“If all the people are like that girl we saw last night,” he said at last,—“I don’t mean of course if they are all dead, but if they all look like that,—it seems to me that this is about the best addition the Lord has yet laid out. Maybe this is His own little pet corner down here, and He didn’t think anybody else would find it. You know I felt a good deal that way when I laid out Tangleside. It was a little shut-in neck of woods, and some of Johnnie’s friends liked it, so we just bought it and let ’em have it. I didn’t suppose anybody else would ever think of wanting to live there, but they did. People found out that we didn’t want them, and you couldn’t keep them away with clubs. They overrun the place and ruined it. Johnnie couldn’t do a thing with them. They cut out the trees and bushes that grew there, and set out a lot of nursery stuff that broke Johnnie’s heart in six months. If this place should turn out to be a sort of Tangleside of the Lord’s, I suppose He’d like it just as well if we kept out. But if the people are all like that girl——”
“You shall know presently,” interrupted Ferratoni. “They are just ahead.”
He had scarcely spoken before during the morning, and there was now a quality in his voice that made us all look first at him, and then in the direction his eyes followed. We thought he might have received some mental impression, but saw now that just beyond a little knoll on the shore, and coming down to the marge to meet us, were the figures of men. It did not surprise us; we had expected them even sooner. During our approach they regarded us, as we them, in silence.

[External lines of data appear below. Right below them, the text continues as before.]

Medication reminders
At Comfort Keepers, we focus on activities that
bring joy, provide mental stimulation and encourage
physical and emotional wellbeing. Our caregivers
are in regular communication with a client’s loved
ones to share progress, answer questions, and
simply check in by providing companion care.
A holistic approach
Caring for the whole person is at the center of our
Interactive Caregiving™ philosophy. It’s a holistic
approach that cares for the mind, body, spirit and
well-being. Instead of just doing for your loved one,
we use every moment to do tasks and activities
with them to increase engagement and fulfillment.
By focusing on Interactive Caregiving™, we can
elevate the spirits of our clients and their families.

They were very fair—almost pallid of countenance—graceful rather than robust. Their dress was quite simple in form. Something akin to both the early Syrian and Japanese it seemed, and appeared to have grown for them, rather than to have been constructed by artificial devices. Their faces were smooth, and their hair long—parted on top and gathered loosely at the back with a sort of circlet or band. To me they seemed as a part with the fields and sky behind them—some new flowering of our enchanted land.
All were young, but one younger and handsomer than the others advanced as our boat grounded. His wide-sleeved coat, or tunic, of soft glistening white was embroidered over with the flower of the plains above us. That he was of rank seemed evident. Gale, who was in the bow, stepped ashore and held out his hand to this fair youth, who laid his own in it, unhesitatingly.
“How are you?” greeted Gale, heartily. “Glad to see you. We’ve had all kinds of a time getting here, and it’s good to find somebody at home. My name is Gale, Chauncey Gale, and these are my friends. We’re from New York City, United States of America—best town and biggest country on earth. We’ve come down here to discover you, and take a look at your country to see whether we want to annex it or not. Up till yesterday we didn’t think we did, but the farther we get into your proposition the better we like it. Now, tell us who you are.”
During this rather characteristic greeting the youth had been regarding Gale with puzzled inquiry. He answered now with a gentle flow of aspirate syllables—a little address it seemed. The sounds were pleasant to the ear, but often barely audible. As he spoke, he pointed now and then to the half-dozen others about him.
We followed Gale ashore, and something like a general hand-shaking took place. The youth’s followers, however, showed no disposition to do more than lay their palms to ours for a brief instant, and then retire. But when the youth himself came to Ferratoni, their hands lingered together, and the puzzled look that had been on the face of each melted away. Then the youth spoke again, still holding Ferratoni’s hand. When he had finished, the latter, turning to us, said:
“He is the Prince of the Purple Fields. We are in the borders of his domain. With his followers he escorted until yesterday a young lady of his court for a distance on her journey to the Land of the Silent Cold. It was she we passed. Two days ago something which must have been our balloon bag was blown to them, and it was thought we were not far distant. They have dimly known of our coming, somewhat as I had received an impression of their existence.”
We regarded our companion with increasing wonder and amazement.